“The Gates” is the latest entry in the vampire craze that has overtaken the visual media in recent years, and perhaps unsurprisingly, it brings nothing new to the table.
It’s fitting that the show is set within the confines of a gated community, a society completely sheltered from the problems of the real world where private sector police monitor every street corner and every backyard with 24/7 surveillance, kids are schlepped off to exclusive schools, and nobody comes and goes without passing through the massive, wrought-iron gates. And while this slice of manufactured paradise seems like picture perfection, there’s more than one dark secret lurking in the shadows.
Even if you’ve been ignorant of ABC’s media blitz surrounding this summer series, the show blows its supernatural wad in the opening minutes through the introduction of Claire Radcliff (Rhona Mitra – the future Ms. Fini, surely), a vampiric housewife struggling with the need to feed off of human beings. It’s the newly appointed Sheriff (and Gates resident) Nick Monohan (Frank Grillo) who suspects something isn’t quite right with the stunning beauty.
In the months leading up to “The Gates” premiere, people likened this hybrid series as some sort of cross between “Desperate Housewives” and Twilight, and while I’d hoped that would be little more than a surface impression, I’m sad to say that it’s a more than accurate representation of the material on display. The subplot involving the Sheriff’s high school-aged son, Charlie (Travis Caldwell), is the most recycled as he meets a potential love interest with a temperamental werewolf for an ex-boyfriend. Charlie sparks the ire of this wolfpack, who will more than likely make all sorts of trouble for him in the weeks to come.
Meanwhile, Mitra’s character suffers lots of conflict in addition to being at the center of the Sheriff’s missing persons investigation.

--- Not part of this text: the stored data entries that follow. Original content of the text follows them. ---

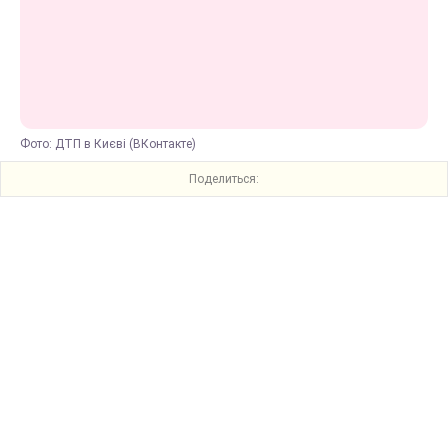
Фото: ДТП в Києві (ВКонтакте)
Поделиться:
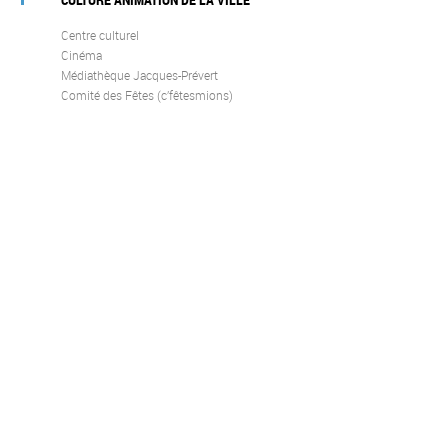
Centre culturel
Cinéma
Médiathèque Jacques-Prévert
Comité des Fêtes (c’fêtesmions)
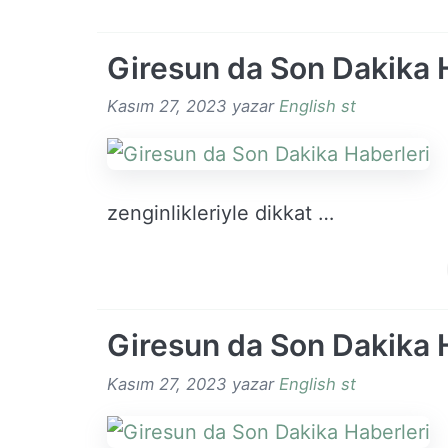
Giresun da Son Dakika 
Kasım 27, 2023
yazar
English st
zenginlikleriyle dikkat …
Giresun da Son Dakika 
Kasım 27, 2023
yazar
English st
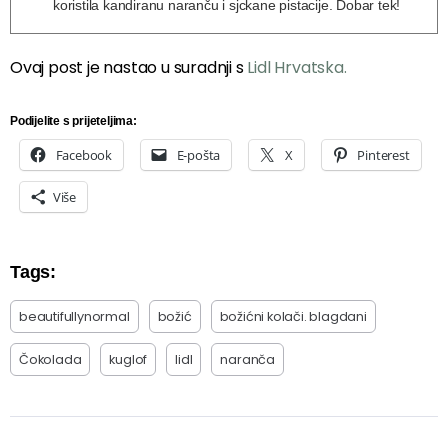
koristila kandiranu naranču i sjckane pistacije. Dobar tek!
Ovaj post je nastao u suradnji s
Lidl Hrvatska.
Podijelite s prijeteljima:
Facebook
E-pošta
X
Pinterest
Više
Tags:
beautifullynormal
božić
božićni kolači. blagdani
Čokolada
kuglof
lidl
naranča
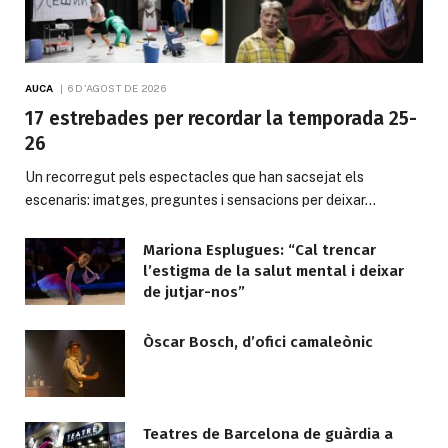
AUCA
6 D'AGOST DE 2026
17 estrebades per recordar la temporada 25-
26
Un recorregut pels espectacles que han sacsejat els
escenaris: imatges, preguntes i sensacions per deixar…
Mariona Esplugues: “Cal trencar
l’estigma de la salut mental i deixar
de jutjar-nos”
Òscar Bosch, d’ofici camaleònic
Teatres de Barcelona de guàrdia a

Unhappily married to her sire, she must also contend with rivalry in the guise of another bitchy housewife while struggling to raise a creepy little girl who may or may not be some kind of creature of the night.
By the end of the first episode there’s no shortage of subplots, but “The Gates” leaves viewers feeling like we’ve seen it all before. Werewolves look like Twilight rejects, resembling actual wolves more than supernatural creatures, while the vampires slop on UV gel in order to venture out in broad daylight. I’m not asking for wall-to-wall gore, but these creatures come off as little more than neutered versions of once-classic monsters. There’s a decent cast of actors on hand, but even they can’t prevent the show’s lifeless sheen from making it feel like an uninspired bore.
It’ll be interesting to see what happens with “The Gates” in coming weeks. I certainly wasn’t blown away by the premiere episode, but there remains the potential for some interesting stories to be told. The show isn’t likely to satiate the horror audience – nor does it seem all that interested in doing so – but I implore the showrunners to remember the roots of their source material for future episodes. It was a marginal success for ABC last night as it managed to win the hour time slot, but exactly how many of those viewers will be compelled to tune in again remains to be seen.
If you watched “The Gates”, will you be back?